Americans hate inflation, in large part because it erodes the bedrock of capitalism — money. Concentrating on inflation, however, risks missing the profound other ways in which money has lost its power over the past three years.

Why it matters: U.S. government actions over the course of the pandemic have radically reshaped the dollar, which is now much more politicized and mutable than it was before 2020.

The big picture: Felix Salmon's new book, "The Phoenix Economy," out on Tuesday, covers the ways in which the world has changed since early 2020. Among them: a quiet revolution in how people think about what money even is.

Flashback: In mid-April 2020, millions of Americans woke up to find out that $1,400 had magically appeared in their bank accounts, placed there by the Trump administration as part of the first COVID stimulus plan.

  • The U.S. dollar was effectively obeying orders being handed down by the government, the only entity capable of pulling such a move.

Where it stands: The Biden administration has been unusually aggressive in using the dollar as an instrument of foreign policy.

  • It effectively confiscated $7 billion belonging to the central bank of Afghanistan, which it was able to do because those funds were on deposit at the New York Fed.
  • It then did the same thing with Russia's foreign reserves and followed that up by cutting Russia off from the dollar-based payments system.

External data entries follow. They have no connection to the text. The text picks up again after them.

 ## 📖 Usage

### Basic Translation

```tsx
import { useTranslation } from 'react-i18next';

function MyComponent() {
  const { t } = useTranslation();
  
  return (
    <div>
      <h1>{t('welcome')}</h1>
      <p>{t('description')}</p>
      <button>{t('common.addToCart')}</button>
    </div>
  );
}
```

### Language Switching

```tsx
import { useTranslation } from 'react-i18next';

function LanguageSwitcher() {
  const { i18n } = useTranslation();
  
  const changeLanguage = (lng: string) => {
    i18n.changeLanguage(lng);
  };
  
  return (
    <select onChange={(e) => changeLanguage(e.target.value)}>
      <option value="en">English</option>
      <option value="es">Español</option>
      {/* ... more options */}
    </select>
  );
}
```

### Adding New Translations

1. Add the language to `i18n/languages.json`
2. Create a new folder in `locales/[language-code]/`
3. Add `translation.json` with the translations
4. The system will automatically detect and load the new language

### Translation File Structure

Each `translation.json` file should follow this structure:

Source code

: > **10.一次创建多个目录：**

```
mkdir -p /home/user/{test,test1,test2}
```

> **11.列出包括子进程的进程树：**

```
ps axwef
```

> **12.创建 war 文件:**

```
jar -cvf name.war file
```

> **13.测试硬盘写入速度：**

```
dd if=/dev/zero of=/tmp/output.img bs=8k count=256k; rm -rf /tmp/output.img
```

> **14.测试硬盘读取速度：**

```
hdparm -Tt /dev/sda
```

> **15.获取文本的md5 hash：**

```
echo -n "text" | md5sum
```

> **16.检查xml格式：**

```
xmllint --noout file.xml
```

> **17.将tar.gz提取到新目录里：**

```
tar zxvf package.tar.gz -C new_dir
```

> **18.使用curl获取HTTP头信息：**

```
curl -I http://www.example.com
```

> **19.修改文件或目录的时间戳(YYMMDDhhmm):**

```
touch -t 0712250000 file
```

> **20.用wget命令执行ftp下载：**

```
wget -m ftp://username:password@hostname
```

Between the lines: The pandemic changed the world's (or at least America's) conception of money itself. In what Felix calls the New Not Normal, money has become contingent, more of a social construct than objective reality.

  • In a society that for decades was centered on the almighty dollar, that was disconcerting, to say the least.
  • "Fiat currency" has become a pejorative term used by crypto advocates to undermine trust in the dollar. The Federal Reserve is constantly attacked by Republicans from former President Donald Trump to Sen. Rand Paul.

Zoom out: The dollar still retains its hegemony as the world's reserve currency, along with its utility as a measure of relative wealth. But trust in the currency is eroding, in a world where the Fed's main policy tool is always its own credibility.

The bottom line: The good news is that we've found an important new tool of foreign policy, and even of domestic fiscal policy.

  • The bad news is that it makes capitalism that much more difficult.